Source material section start

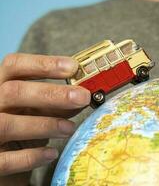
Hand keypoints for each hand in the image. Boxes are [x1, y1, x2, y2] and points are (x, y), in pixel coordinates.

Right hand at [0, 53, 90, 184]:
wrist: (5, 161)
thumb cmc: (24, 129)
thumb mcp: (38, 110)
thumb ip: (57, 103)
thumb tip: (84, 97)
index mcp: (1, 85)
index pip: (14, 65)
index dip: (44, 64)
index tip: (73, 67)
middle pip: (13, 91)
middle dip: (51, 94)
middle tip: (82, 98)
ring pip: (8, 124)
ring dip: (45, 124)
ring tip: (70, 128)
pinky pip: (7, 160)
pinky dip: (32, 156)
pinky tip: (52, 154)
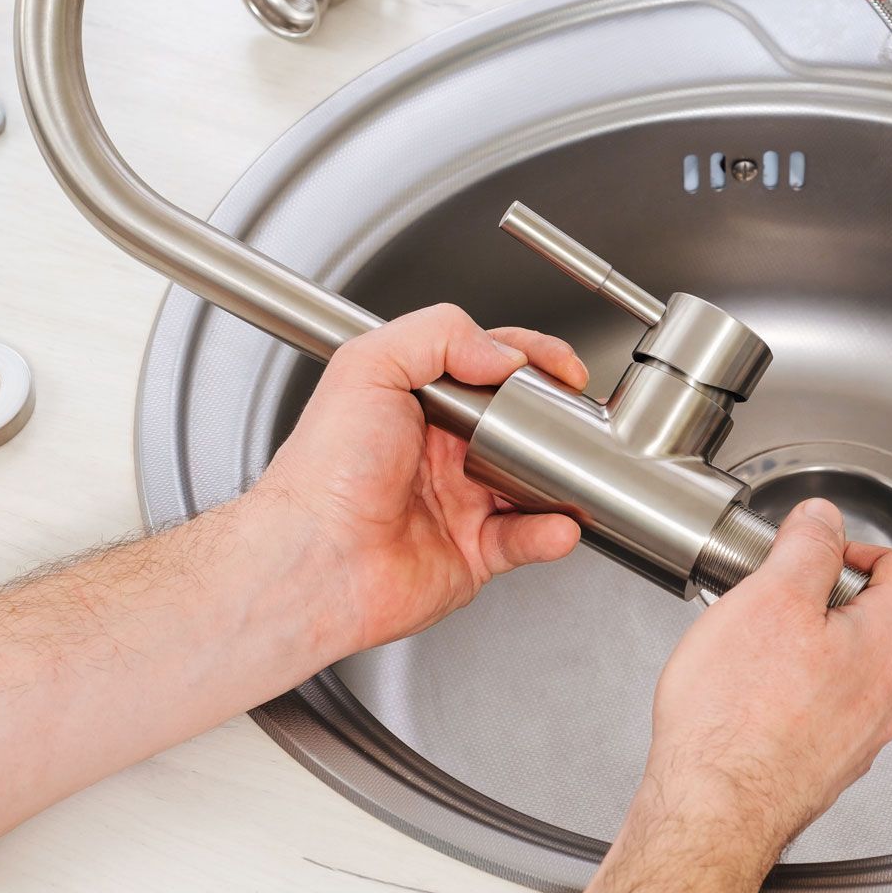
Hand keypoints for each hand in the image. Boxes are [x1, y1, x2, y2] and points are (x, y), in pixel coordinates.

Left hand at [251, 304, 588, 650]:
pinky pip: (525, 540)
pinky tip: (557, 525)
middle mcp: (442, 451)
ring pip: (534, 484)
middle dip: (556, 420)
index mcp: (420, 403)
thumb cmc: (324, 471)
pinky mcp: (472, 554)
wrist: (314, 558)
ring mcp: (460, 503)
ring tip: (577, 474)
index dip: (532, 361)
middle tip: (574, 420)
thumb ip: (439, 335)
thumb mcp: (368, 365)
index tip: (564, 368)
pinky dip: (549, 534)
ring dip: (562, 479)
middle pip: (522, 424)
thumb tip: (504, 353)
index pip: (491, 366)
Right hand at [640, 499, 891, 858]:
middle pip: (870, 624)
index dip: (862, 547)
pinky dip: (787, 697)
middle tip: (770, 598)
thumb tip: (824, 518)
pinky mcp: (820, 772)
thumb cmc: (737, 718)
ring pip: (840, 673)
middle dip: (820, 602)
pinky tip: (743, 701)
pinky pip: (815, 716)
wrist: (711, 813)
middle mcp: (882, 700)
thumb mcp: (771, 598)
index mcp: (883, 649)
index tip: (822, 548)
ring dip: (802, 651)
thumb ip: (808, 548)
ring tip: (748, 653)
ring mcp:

Source material section end
Source material section start

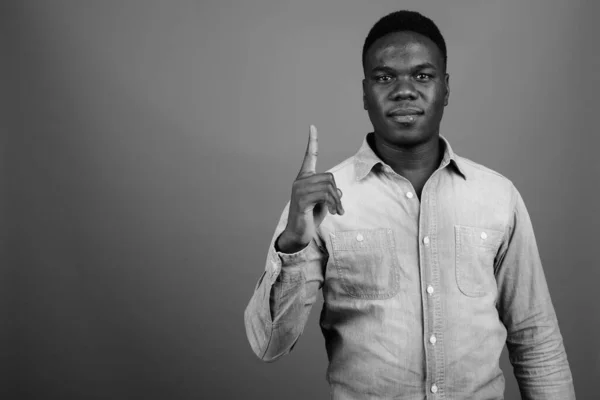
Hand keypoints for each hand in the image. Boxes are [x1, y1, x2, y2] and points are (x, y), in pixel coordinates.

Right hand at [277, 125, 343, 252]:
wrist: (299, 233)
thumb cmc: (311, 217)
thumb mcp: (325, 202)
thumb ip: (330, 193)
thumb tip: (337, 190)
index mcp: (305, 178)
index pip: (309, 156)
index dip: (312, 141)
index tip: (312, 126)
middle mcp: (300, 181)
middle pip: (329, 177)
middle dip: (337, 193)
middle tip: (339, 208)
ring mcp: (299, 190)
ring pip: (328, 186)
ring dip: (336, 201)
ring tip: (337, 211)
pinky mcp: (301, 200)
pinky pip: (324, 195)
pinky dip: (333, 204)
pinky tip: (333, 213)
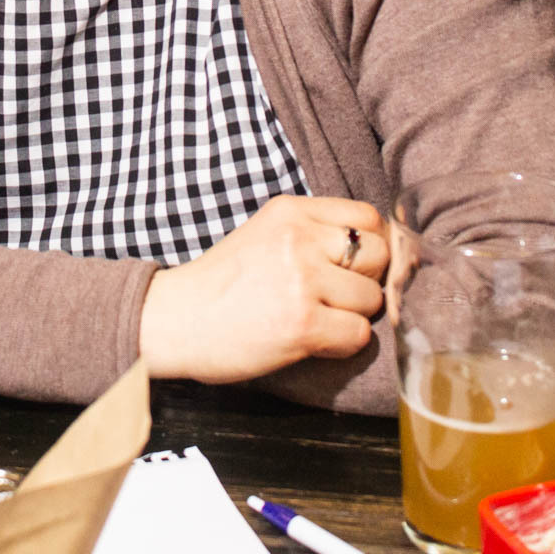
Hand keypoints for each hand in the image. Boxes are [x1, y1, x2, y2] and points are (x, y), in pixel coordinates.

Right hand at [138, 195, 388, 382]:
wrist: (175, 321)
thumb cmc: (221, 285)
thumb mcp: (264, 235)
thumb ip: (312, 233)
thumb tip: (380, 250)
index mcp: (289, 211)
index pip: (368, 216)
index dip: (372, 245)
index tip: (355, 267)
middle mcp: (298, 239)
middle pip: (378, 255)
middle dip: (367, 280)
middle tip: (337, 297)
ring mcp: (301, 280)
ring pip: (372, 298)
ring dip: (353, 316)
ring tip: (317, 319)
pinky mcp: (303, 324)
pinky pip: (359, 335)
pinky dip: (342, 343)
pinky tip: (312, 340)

Source material section end

Work order:
Nothing but the lines above from the one that has "pinky dip: (333, 204)" down to the one that has "pinky tip: (312, 340)" belongs in the answer, copied exactly, without pictures.

Task solution:
pinky dip: (333, 204)
pinky tip: (333, 213)
Hand keypoints for each hand in the image. Boxes are [x1, y1, x2, y2] and points are (x, y), in pixel coordinates.

Right hand at [138, 195, 388, 382]:
wrist: (175, 321)
thumb cmc: (221, 285)
thumb mcp: (264, 235)
thumb ip: (312, 233)
thumb tip: (380, 250)
index mcp: (289, 211)
index pip: (368, 216)
index dip: (372, 245)
index tip: (355, 267)
middle mcp: (298, 239)
middle pip: (378, 255)
middle dip: (367, 280)
middle tip: (337, 297)
ring mcp: (301, 280)
ring pip: (372, 298)
ring dip: (353, 316)
ring tip: (317, 319)
pinky mcp: (303, 324)
pinky pip: (359, 335)
pinky dip: (342, 343)
pinky tip: (312, 340)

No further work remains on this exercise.